> _Your instructions_
When you reach the line containing "ring dip: (306, 230)" in the entries below, start writing out each line exactly, and stop after the line containing "pinky tip: (309, 273)".

> _Records supplied_
* * * * * * *

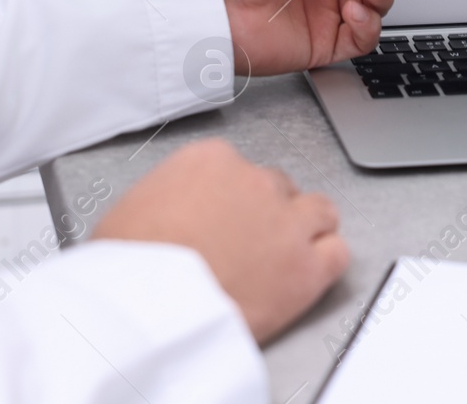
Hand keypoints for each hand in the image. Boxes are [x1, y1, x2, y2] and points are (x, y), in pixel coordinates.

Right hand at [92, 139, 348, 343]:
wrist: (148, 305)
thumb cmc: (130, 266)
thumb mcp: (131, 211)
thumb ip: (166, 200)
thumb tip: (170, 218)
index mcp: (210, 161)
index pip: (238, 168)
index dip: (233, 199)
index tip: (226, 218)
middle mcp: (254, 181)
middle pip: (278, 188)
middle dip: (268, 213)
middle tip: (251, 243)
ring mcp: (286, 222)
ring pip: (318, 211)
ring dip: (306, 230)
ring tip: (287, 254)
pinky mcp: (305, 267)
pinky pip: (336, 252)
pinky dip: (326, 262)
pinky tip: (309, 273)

* * * * * * *

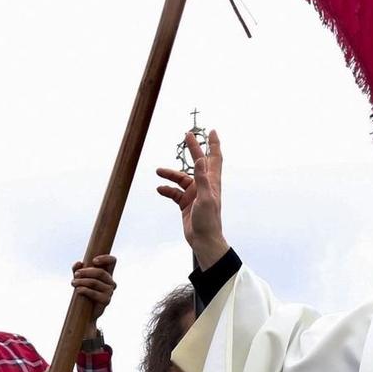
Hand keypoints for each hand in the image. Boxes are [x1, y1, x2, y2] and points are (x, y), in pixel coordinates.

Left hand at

* * * * * * *

> _Written answer_
ring dip: (306, 230)
ring tip: (287, 254)
pinky mcp: (305, 267)
pinky pip: (336, 252)
pinky dip: (326, 262)
pinky tip: (309, 273)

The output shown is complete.